_EXERCISE_
Pull the text from every item below and reproduce it word for word, leaving the pictures out.

_PROVIDED MATERIAL_
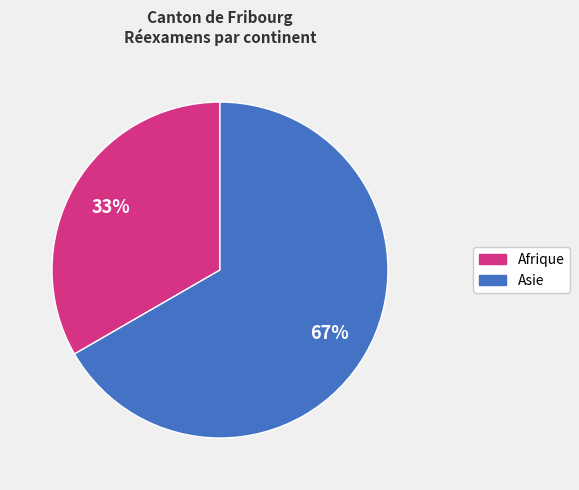

Is the sum of Asie and Afrique greater than half?

Yes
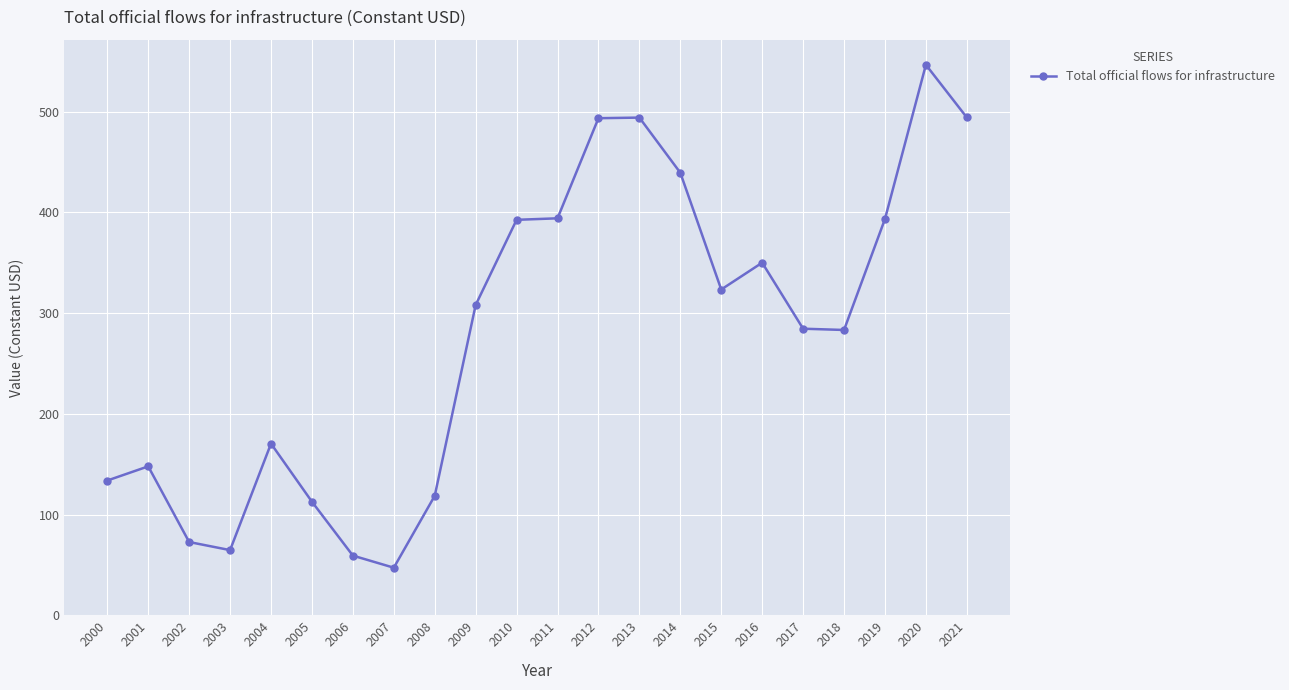

What is the sum of all values?

6124.8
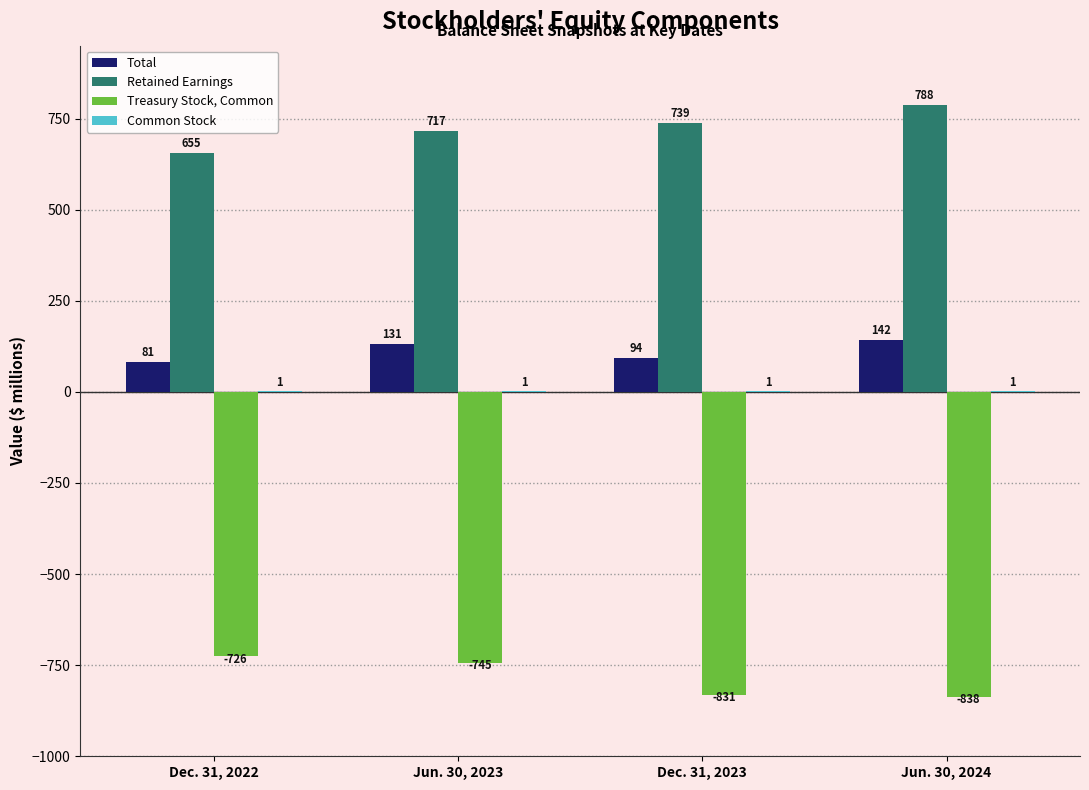

Is it true that Retained Earnings equals 1248 at Jun. 30, 2024?

False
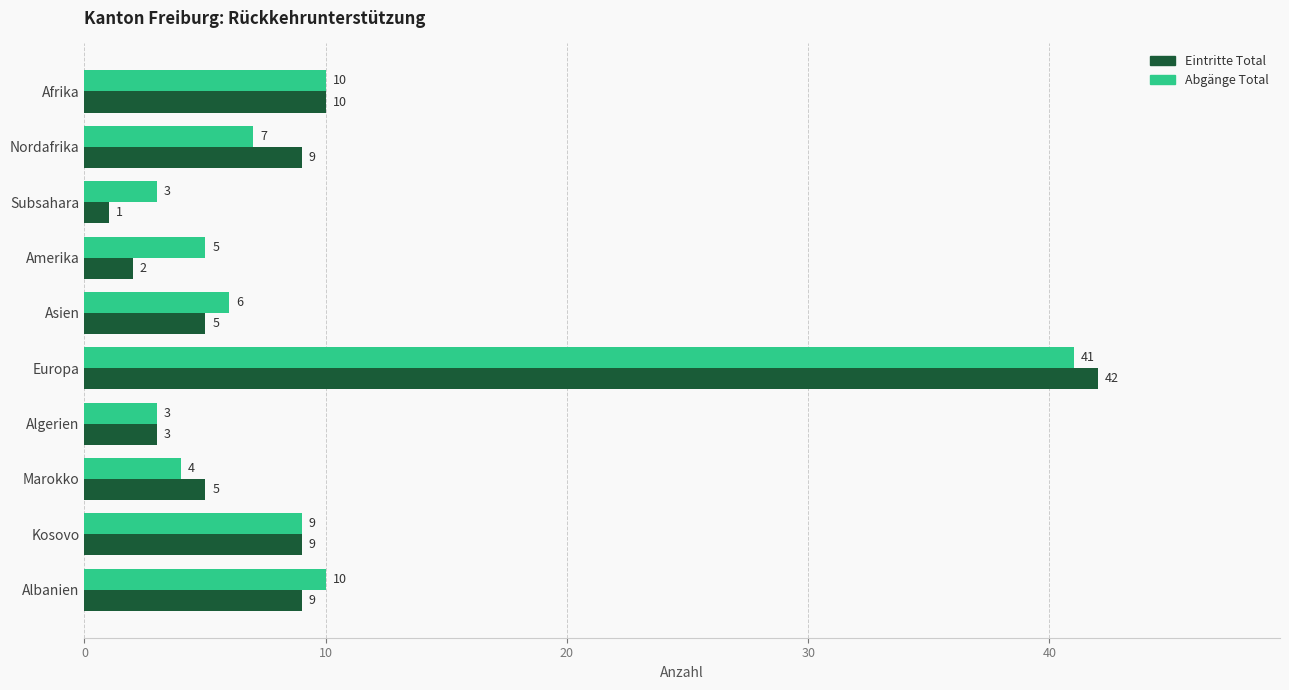

Which series has the largest total across all categories?

Abgänge Total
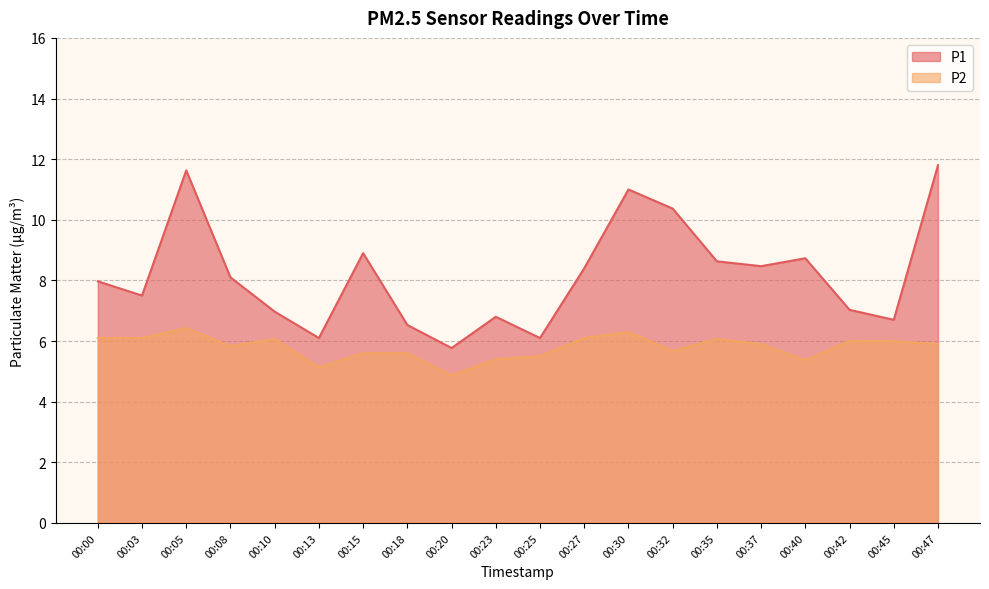

Where is P2 nearest to the value 5?

00:13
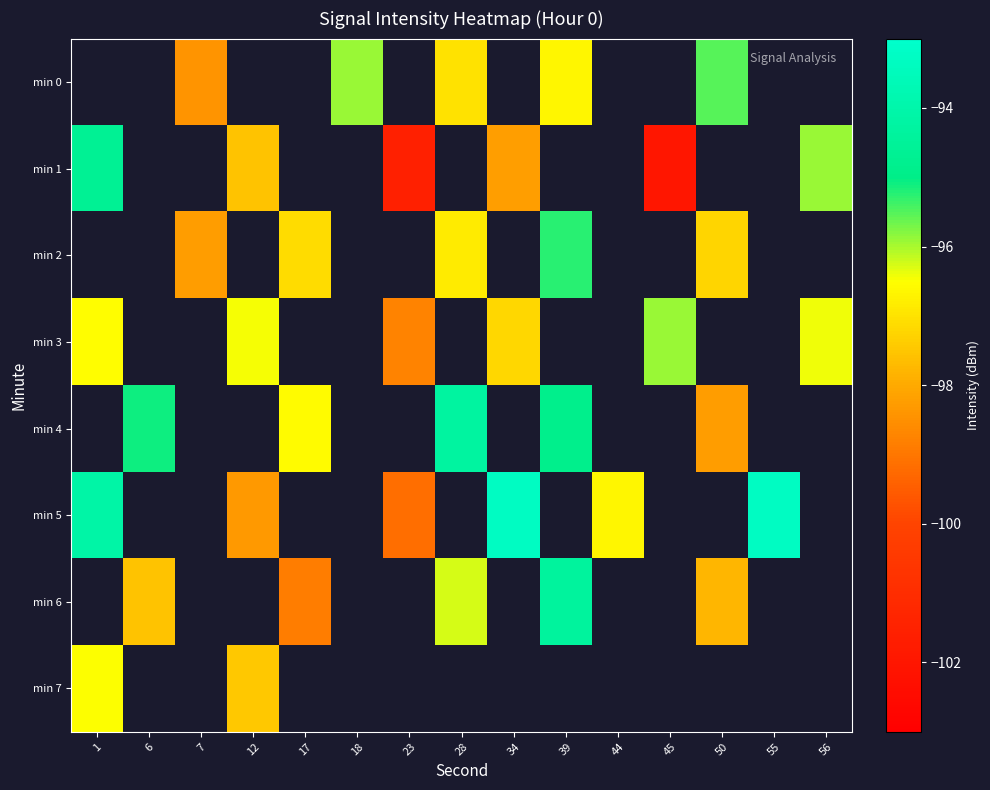

How many negative values does the min 2 series have?

5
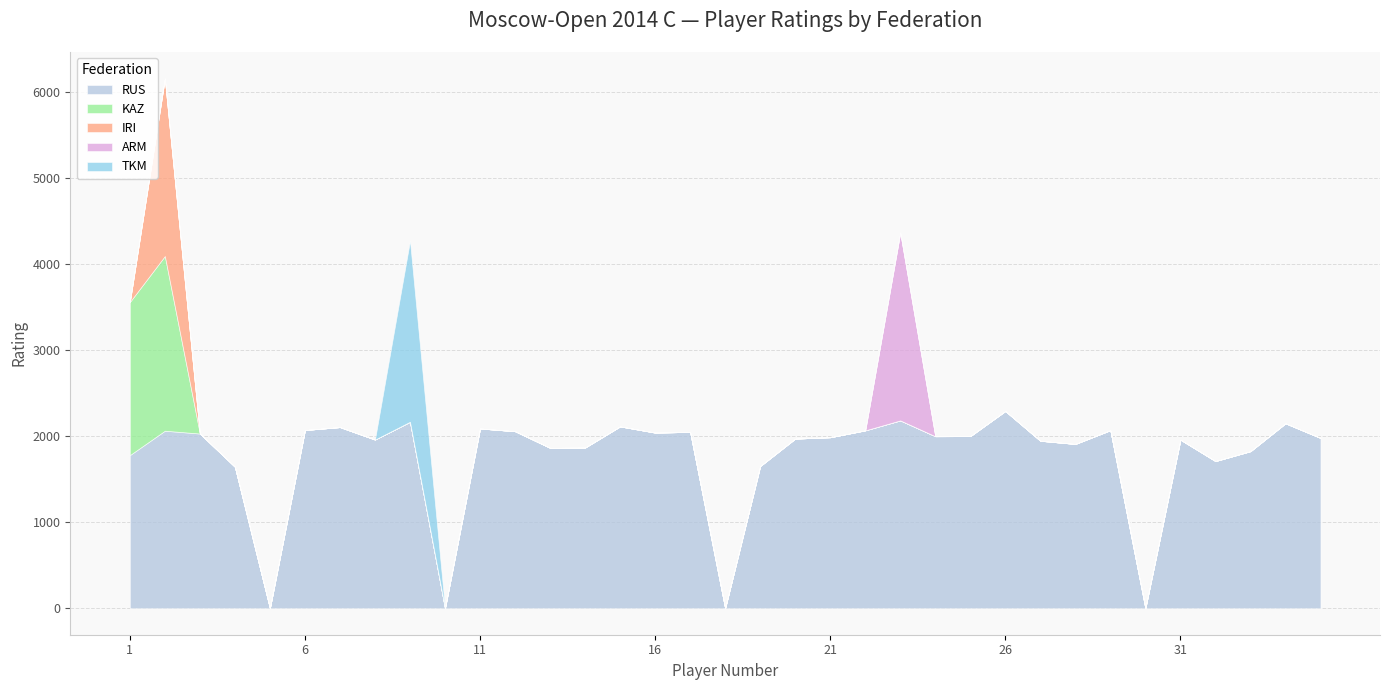

How many lines are shown in the chart?

5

_SOLUTION FOR THIS EXERCISE_
Is the sum of Asie and Afrique greater than half?

Yes

What is the sum of all values?

6124.8

Is it true that Retained Earnings equals 1248 at Jun. 30, 2024?

False

Which series has the largest total across all categories?

Abgänge Total

Where is P2 nearest to the value 5?

00:13

How many negative values does the min 2 series have?

5

How many lines are shown in the chart?

5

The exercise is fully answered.